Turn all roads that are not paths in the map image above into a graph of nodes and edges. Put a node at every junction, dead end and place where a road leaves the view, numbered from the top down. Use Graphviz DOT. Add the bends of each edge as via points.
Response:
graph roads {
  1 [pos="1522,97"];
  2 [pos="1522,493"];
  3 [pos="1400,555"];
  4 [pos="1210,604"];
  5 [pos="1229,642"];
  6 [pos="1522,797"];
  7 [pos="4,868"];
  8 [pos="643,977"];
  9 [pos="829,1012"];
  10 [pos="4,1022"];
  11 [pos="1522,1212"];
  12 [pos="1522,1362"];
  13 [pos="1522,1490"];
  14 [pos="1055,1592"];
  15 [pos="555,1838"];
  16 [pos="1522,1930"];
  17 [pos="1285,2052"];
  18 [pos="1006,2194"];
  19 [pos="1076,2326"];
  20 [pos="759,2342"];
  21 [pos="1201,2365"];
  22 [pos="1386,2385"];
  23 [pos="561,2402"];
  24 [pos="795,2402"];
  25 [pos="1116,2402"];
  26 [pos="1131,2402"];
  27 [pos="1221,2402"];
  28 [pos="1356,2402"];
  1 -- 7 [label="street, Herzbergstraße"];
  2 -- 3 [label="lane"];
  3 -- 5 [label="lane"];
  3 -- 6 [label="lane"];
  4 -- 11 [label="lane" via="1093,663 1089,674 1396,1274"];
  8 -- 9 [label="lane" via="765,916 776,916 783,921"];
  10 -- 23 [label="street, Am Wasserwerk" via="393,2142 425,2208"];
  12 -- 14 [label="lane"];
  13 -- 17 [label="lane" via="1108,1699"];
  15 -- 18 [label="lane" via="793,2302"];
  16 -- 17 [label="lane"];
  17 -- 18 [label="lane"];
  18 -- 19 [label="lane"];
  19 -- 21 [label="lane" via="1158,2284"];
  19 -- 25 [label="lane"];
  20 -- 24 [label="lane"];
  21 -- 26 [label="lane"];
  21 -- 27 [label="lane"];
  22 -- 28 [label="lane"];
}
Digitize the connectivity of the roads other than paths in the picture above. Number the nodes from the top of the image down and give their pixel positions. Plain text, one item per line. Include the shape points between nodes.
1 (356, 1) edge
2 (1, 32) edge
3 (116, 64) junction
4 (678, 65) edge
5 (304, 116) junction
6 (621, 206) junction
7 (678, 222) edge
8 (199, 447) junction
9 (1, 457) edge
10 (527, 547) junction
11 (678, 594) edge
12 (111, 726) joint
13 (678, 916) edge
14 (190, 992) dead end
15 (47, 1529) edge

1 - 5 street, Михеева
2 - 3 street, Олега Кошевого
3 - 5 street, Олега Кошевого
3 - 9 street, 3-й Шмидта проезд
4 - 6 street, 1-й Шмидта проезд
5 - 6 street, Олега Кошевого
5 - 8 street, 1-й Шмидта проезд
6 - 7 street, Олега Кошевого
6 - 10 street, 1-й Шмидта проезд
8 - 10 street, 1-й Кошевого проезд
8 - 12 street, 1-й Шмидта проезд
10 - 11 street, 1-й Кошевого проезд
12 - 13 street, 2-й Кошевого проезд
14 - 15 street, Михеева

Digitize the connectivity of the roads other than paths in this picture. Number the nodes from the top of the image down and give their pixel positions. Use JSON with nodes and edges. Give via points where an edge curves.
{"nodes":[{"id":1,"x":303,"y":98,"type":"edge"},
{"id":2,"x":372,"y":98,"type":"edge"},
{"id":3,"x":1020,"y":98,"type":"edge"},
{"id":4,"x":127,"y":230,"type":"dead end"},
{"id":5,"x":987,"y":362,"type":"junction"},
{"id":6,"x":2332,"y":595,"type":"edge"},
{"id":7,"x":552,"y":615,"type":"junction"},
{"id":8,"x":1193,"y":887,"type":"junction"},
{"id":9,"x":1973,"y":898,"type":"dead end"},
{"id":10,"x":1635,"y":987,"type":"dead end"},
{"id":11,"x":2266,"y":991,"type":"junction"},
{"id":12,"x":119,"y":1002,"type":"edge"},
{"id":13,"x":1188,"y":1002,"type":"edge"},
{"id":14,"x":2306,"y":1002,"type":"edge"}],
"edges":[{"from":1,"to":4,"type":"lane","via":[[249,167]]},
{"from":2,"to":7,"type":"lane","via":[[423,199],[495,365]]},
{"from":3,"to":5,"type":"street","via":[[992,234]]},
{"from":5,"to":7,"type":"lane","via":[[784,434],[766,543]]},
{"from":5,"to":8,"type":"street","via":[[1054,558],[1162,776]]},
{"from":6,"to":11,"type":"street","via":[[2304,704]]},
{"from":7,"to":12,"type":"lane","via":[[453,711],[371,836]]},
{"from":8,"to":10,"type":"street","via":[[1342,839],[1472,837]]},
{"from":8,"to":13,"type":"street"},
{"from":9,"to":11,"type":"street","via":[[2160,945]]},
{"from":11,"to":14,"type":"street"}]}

----

The problem> Print all of the entries exactly as they are written.

Answer space>
Turn all roads that are not paths in the map image above into a graph of nodes and edges. Put a node at every junction, dead end and place where a road leaves the view, numbered from the top down. Use Graphviz DOT. Add the bends of each edge as via points.
Response:
graph roads {
  1 [pos="1522,97"];
  2 [pos="1522,493"];
  3 [pos="1400,555"];
  4 [pos="1210,604"];
  5 [pos="1229,642"];
  6 [pos="1522,797"];
  7 [pos="4,868"];
  8 [pos="643,977"];
  9 [pos="829,1012"];
  10 [pos="4,1022"];
  11 [pos="1522,1212"];
  12 [pos="1522,1362"];
  13 [pos="1522,1490"];
  14 [pos="1055,1592"];
  15 [pos="555,1838"];
  16 [pos="1522,1930"];
  17 [pos="1285,2052"];
  18 [pos="1006,2194"];
  19 [pos="1076,2326"];
  20 [pos="759,2342"];
  21 [pos="1201,2365"];
  22 [pos="1386,2385"];
  23 [pos="561,2402"];
  24 [pos="795,2402"];
  25 [pos="1116,2402"];
  26 [pos="1131,2402"];
  27 [pos="1221,2402"];
  28 [pos="1356,2402"];
  1 -- 7 [label="street, Herzbergstraße"];
  2 -- 3 [label="lane"];
  3 -- 5 [label="lane"];
  3 -- 6 [label="lane"];
  4 -- 11 [label="lane" via="1093,663 1089,674 1396,1274"];
  8 -- 9 [label="lane" via="765,916 776,916 783,921"];
  10 -- 23 [label="street, Am Wasserwerk" via="393,2142 425,2208"];
  12 -- 14 [label="lane"];
  13 -- 17 [label="lane" via="1108,1699"];
  15 -- 18 [label="lane" via="793,2302"];
  16 -- 17 [label="lane"];
  17 -- 18 [label="lane"];
  18 -- 19 [label="lane"];
  19 -- 21 [label="lane" via="1158,2284"];
  19 -- 25 [label="lane"];
  20 -- 24 [label="lane"];
  21 -- 26 [label="lane"];
  21 -- 27 [label="lane"];
  22 -- 28 [label="lane"];
}
Digitize the connectivity of the roads other than paths in the picture above. Number the nodes from the top of the image down and give their pixel positions. Plain text, one item per line. Include the shape points between nodes.
1 (356, 1) edge
2 (1, 32) edge
3 (116, 64) junction
4 (678, 65) edge
5 (304, 116) junction
6 (621, 206) junction
7 (678, 222) edge
8 (199, 447) junction
9 (1, 457) edge
10 (527, 547) junction
11 (678, 594) edge
12 (111, 726) joint
13 (678, 916) edge
14 (190, 992) dead end
15 (47, 1529) edge

1 - 5 street, Михеева
2 - 3 street, Олега Кошевого
3 - 5 street, Олега Кошевого
3 - 9 street, 3-й Шмидта проезд
4 - 6 street, 1-й Шмидта проезд
5 - 6 street, Олега Кошевого
5 - 8 street, 1-й Шмидта проезд
6 - 7 street, Олега Кошевого
6 - 10 street, 1-й Шмидта проезд
8 - 10 street, 1-й Кошевого проезд
8 - 12 street, 1-й Шмидта проезд
10 - 11 street, 1-й Кошевого проезд
12 - 13 street, 2-й Кошевого проезд
14 - 15 street, Михеева

Digitize the connectivity of the roads other than paths in this picture. Number the nodes from the top of the image down and give their pixel positions. Use JSON with nodes and edges. Give via points where an edge curves.
{"nodes":[{"id":1,"x":303,"y":98,"type":"edge"},
{"id":2,"x":372,"y":98,"type":"edge"},
{"id":3,"x":1020,"y":98,"type":"edge"},
{"id":4,"x":127,"y":230,"type":"dead end"},
{"id":5,"x":987,"y":362,"type":"junction"},
{"id":6,"x":2332,"y":595,"type":"edge"},
{"id":7,"x":552,"y":615,"type":"junction"},
{"id":8,"x":1193,"y":887,"type":"junction"},
{"id":9,"x":1973,"y":898,"type":"dead end"},
{"id":10,"x":1635,"y":987,"type":"dead end"},
{"id":11,"x":2266,"y":991,"type":"junction"},
{"id":12,"x":119,"y":1002,"type":"edge"},
{"id":13,"x":1188,"y":1002,"type":"edge"},
{"id":14,"x":2306,"y":1002,"type":"edge"}],
"edges":[{"from":1,"to":4,"type":"lane","via":[[249,167]]},
{"from":2,"to":7,"type":"lane","via":[[423,199],[495,365]]},
{"from":3,"to":5,"type":"street","via":[[992,234]]},
{"from":5,"to":7,"type":"lane","via":[[784,434],[766,543]]},
{"from":5,"to":8,"type":"street","via":[[1054,558],[1162,776]]},
{"from":6,"to":11,"type":"street","via":[[2304,704]]},
{"from":7,"to":12,"type":"lane","via":[[453,711],[371,836]]},
{"from":8,"to":10,"type":"street","via":[[1342,839],[1472,837]]},
{"from":8,"to":13,"type":"street"},
{"from":9,"to":11,"type":"street","via":[[2160,945]]},
{"from":11,"to":14,"type":"street"}]}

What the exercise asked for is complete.